Texte fourni:
....

Tension au Mont-Tremblant: Martin St-Louis voit rouge

Tension au Mont-Tremblant: Martin St-Louis voit rouge

Par David Garel le 2025-09-03

Depuis deux ans, le Canadien de Montréal avait pris l’habitude d’amener ses joueurs au Mont-Tremblant avant le début de la saison régulière.

Une retraite fermée dans les Laurentides, destinée à bâtir la chimie, renforcer les liens dans le vestiaire et donner au groupe un moment à l’écart de la pression montréalaise.

Mais cette année, changement de plan : le CH ne retournera pas à Tremblant. Et peu importe les explications officielles évoquées, le calendrier, les matchs à Québec, les contraintes logistiques, la réalité est toute autre. C’est Martin St-Louis qui a tranché. C’est lui qui a fermé la porte.

Pourquoi? Parce que St-Louis n’a jamais aimé Tremblant.

Il faut revenir en arrière pour comprendre. À l’automne 2011, le Lightning de Tampa Bay, alors dirigé par Guy Boucher, avait tenu une retraite fermée… à Tremblant.

L’objectif, sur papier, était noble : souder le groupe, préparer mentalement l’équipe avant le coup d’envoi de la saison. Mais l’expérience s’est transformée en cauchemar pour plusieurs joueurs.

Boucher avait imposé un régime quasi militaire. Des push-ups après chaque exercice. Des entraînements interminables. Une discipline rigide qui frôlait l’humiliation.

Pour Martin St-Louis, capitaine respecté et légende du Lightning, c’était inacceptable. Il voyait dans ces méthodes une façon de briser ses coéquipiers, pas de les renforcer. La tension a monté au point où St-Louis s’est directement adressé à Steve Yzerman, le directeur général, pour dénoncer les méthodes de Boucher.

Ce moment a été un tournant. Le lien entre St-Louis et Boucher s’est fracturé définitivement. Deux ans plus tard, Boucher était congédié.

....

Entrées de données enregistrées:

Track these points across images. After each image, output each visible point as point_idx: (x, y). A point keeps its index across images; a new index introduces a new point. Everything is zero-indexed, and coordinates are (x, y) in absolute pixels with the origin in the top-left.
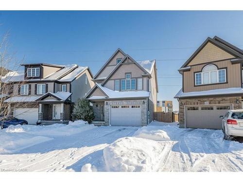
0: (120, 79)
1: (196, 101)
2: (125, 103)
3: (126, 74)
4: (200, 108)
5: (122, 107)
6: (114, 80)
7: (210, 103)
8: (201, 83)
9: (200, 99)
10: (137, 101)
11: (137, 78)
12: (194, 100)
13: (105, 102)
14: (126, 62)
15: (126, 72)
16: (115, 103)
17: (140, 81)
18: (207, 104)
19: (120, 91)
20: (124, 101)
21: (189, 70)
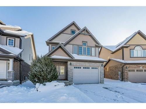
0: (78, 45)
1: (135, 66)
2: (87, 64)
3: (83, 42)
4: (135, 71)
5: (84, 68)
6: (73, 45)
7: (143, 68)
8: (133, 56)
9: (137, 65)
10: (98, 63)
11: (91, 47)
12: (133, 66)
13: (69, 63)
14: (83, 32)
15: (83, 40)
16: (79, 64)
17: (93, 49)
18: (141, 68)
19: (78, 55)
20: (86, 63)
21: (127, 47)
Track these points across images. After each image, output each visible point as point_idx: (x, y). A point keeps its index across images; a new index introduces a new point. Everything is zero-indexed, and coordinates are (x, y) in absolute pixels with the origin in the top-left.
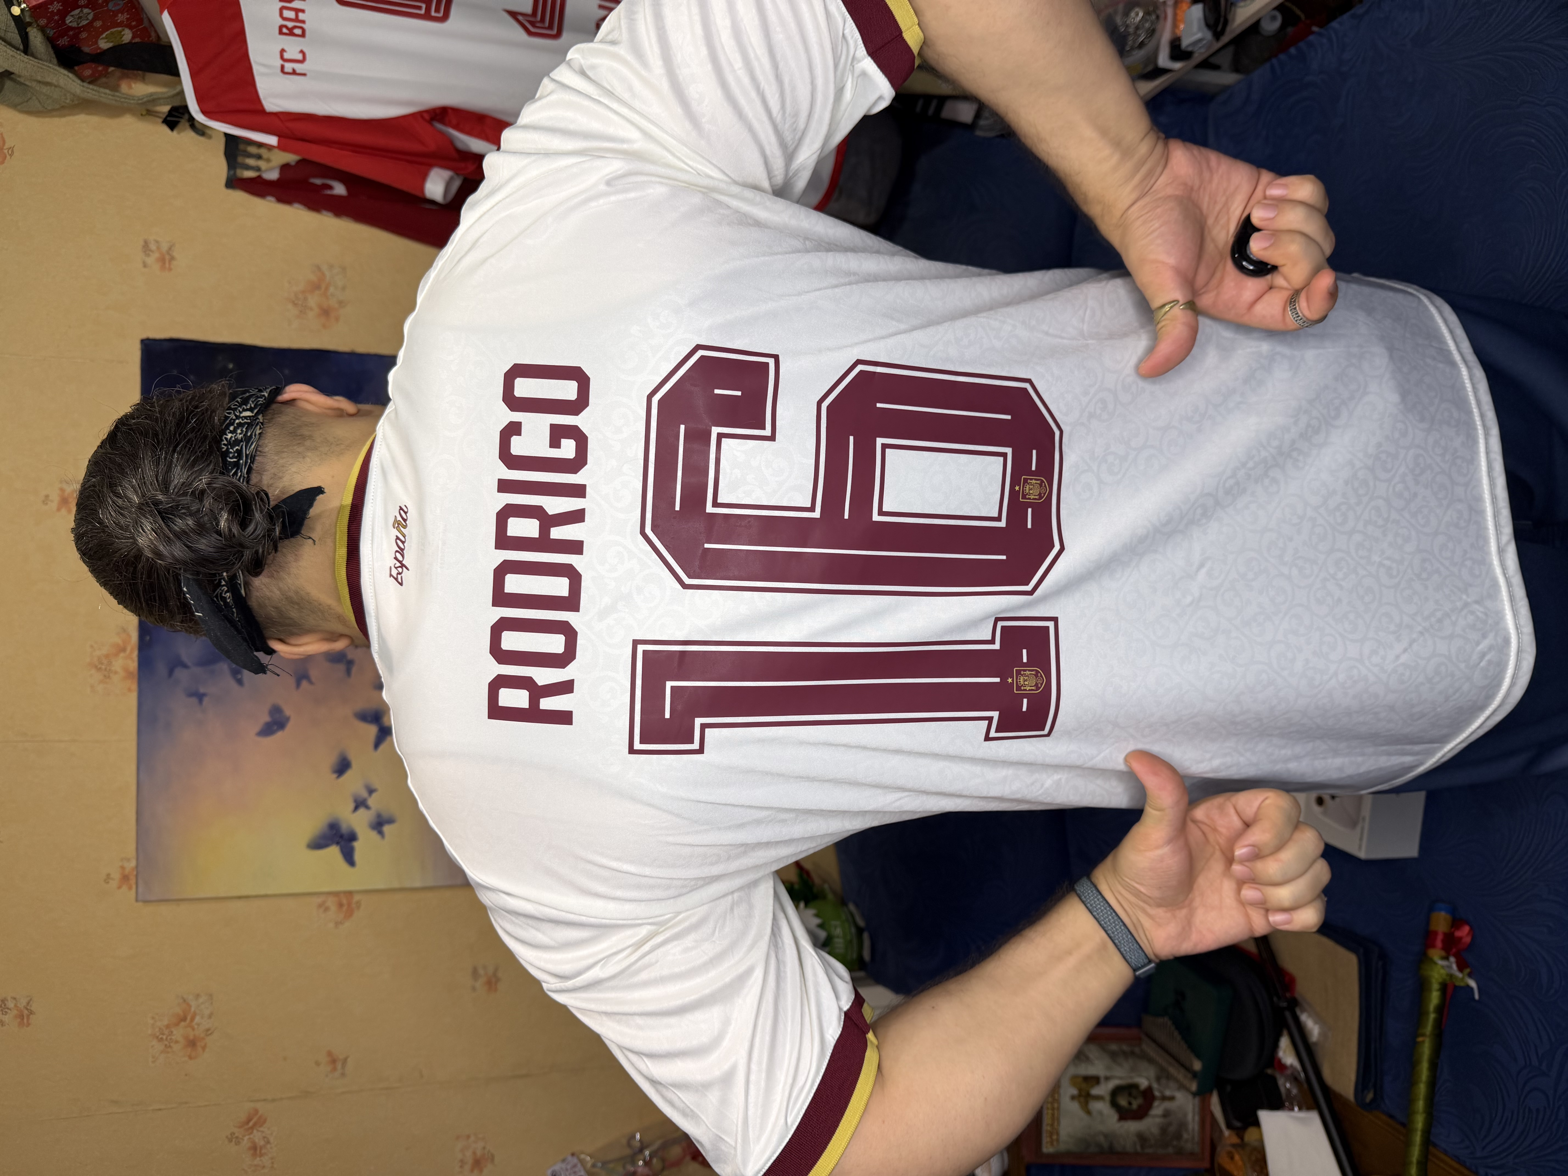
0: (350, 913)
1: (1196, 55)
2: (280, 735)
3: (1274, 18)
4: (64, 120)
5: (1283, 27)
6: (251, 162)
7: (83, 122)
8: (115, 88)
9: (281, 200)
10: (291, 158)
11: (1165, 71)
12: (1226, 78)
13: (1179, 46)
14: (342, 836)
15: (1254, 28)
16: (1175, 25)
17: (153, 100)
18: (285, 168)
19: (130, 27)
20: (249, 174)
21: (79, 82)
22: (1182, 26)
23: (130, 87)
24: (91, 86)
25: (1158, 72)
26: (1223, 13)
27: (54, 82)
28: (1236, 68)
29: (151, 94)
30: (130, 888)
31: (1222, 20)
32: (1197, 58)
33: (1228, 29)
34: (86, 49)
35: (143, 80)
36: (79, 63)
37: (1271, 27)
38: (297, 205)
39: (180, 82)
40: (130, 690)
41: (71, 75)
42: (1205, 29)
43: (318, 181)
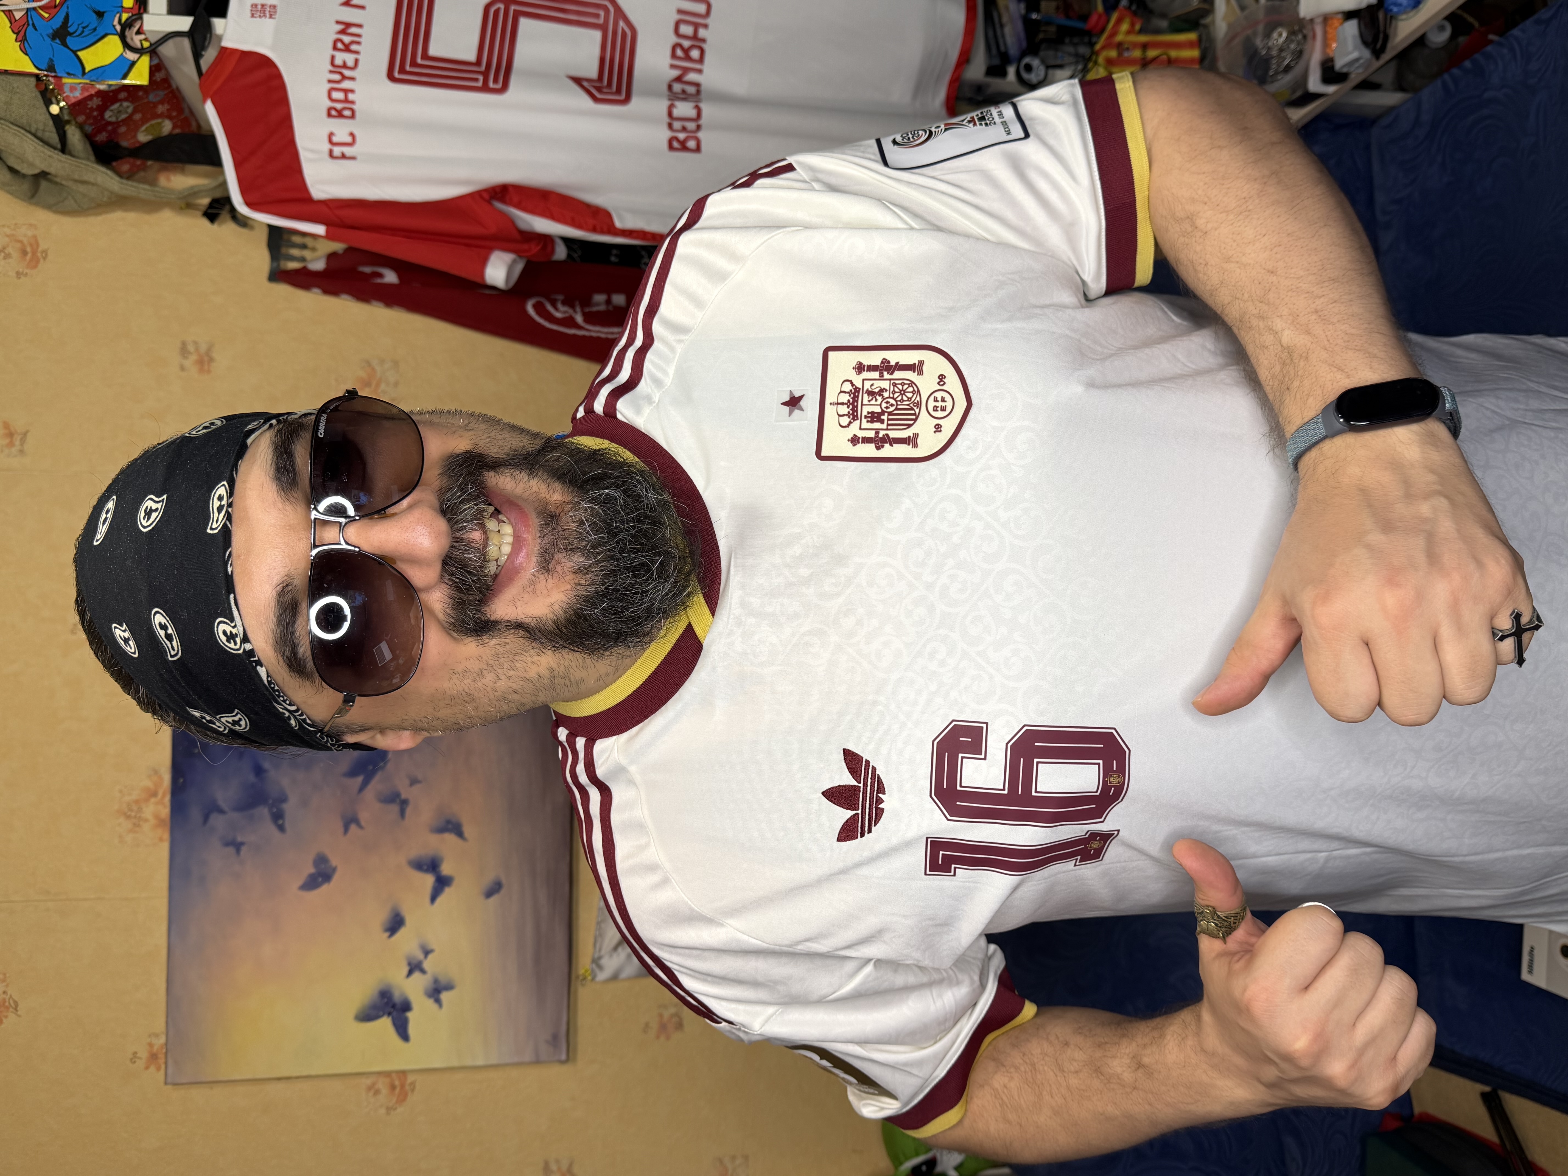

....

Consignes:
[1] Selon l'article sur Martin St-Louis, qui dirigeait le Lightning de Tampa Bay à l'automne 2011?
[2] Indiquez si chacun des énoncés suivants concorde avec l'article sur Martin St-Louis, en répondant par oui ou par non et en citant les mots décisifs du texte : (a) le Canadien de Montréal amenait ses joueurs au Mont-Tremblant depuis deux ans avant la saison régulière; (b) le Canadien retournera à Tremblant cette année; (c) Boucher a été congédié un an après la retraite de 2011.
[3] Rédigez la suite de l'article sur Martin St-Louis à partir de sa dernière phrase.

Réponses par tâche:
[1] Guy Boucher.

[2]
(a) Oui : « Depuis deux ans, le Canadien de Montréal avait pris l’habitude d’amener ses joueurs au Mont-Tremblant avant le début de la saison régulière. »
(b) Non : « le CH ne retournera pas à Tremblant »
(c) Non : « Deux ans plus tard, Boucher était congédié. »

[3]
Les résultats sur la glace expliquaient une partie de la décision, mais dans les coulisses, le bras de fer avec St-Louis avait aussi pesé lourd. Tremblant est resté dans sa mémoire comme le décor d’un abus, d’un conflit, d’un affrontement.

Quand St-Louis est revenu à Tremblant en tant qu’entraîneur-chef du Canadien, il n’a pas pu cacher ses souvenirs. Interrogé par un journaliste sur l’épisode Boucher, il s’était contenté d’un « Ouin » néprisant, comme pour dire : oui, je m’en souviens, mais je préfère ne pas en parler. Tout le monde avait compris.

Lors du boot camp de Tremblant en 2011, Guy Boucher avait imposé à ses joueurs du Lightning une série d’activités dignes d’un entraînement militaire :

Des push-ups obligatoires après chaque exercice, qu’il s’agisse d’un simple drill de passes ou d’un retour défensif,

Des séances de patinage épuisantes pour tester l’endurance,

Un régime d’entraînement sans répit, avec peu de pauses et une intensité maximale,

Des exercices de discipline collective, où la moindre erreur d’un joueur entraînait une punition pour tout le groupe.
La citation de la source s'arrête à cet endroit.